To-do item >> Please report how many lines in the records below contain "textbf". Reply with the number alone.

Dataset entries >>
☆ ☆ ☆ ☆ ☆ ☆ ☆
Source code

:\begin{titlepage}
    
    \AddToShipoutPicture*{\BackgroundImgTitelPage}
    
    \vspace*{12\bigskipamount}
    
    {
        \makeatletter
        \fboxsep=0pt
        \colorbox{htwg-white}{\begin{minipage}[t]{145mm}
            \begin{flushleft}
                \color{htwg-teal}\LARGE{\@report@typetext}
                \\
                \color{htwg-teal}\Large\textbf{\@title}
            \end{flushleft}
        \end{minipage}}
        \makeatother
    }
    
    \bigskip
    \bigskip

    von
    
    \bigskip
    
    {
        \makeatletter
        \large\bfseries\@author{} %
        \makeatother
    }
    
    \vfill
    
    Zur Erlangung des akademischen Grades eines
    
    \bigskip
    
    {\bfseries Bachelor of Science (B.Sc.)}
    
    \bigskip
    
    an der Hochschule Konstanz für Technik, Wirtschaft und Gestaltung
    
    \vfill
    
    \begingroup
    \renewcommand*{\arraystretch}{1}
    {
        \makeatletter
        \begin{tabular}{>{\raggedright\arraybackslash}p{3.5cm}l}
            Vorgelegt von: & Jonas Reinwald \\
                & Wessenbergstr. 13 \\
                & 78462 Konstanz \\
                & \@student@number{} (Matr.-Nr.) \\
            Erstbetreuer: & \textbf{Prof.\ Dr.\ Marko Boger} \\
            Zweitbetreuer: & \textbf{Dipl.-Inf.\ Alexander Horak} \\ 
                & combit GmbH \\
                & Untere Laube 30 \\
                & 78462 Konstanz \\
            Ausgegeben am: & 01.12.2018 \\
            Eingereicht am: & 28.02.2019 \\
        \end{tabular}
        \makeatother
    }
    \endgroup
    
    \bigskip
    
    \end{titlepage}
☆ ☆ ☆ ☆ ☆ ☆ ☆
Task answer >> 3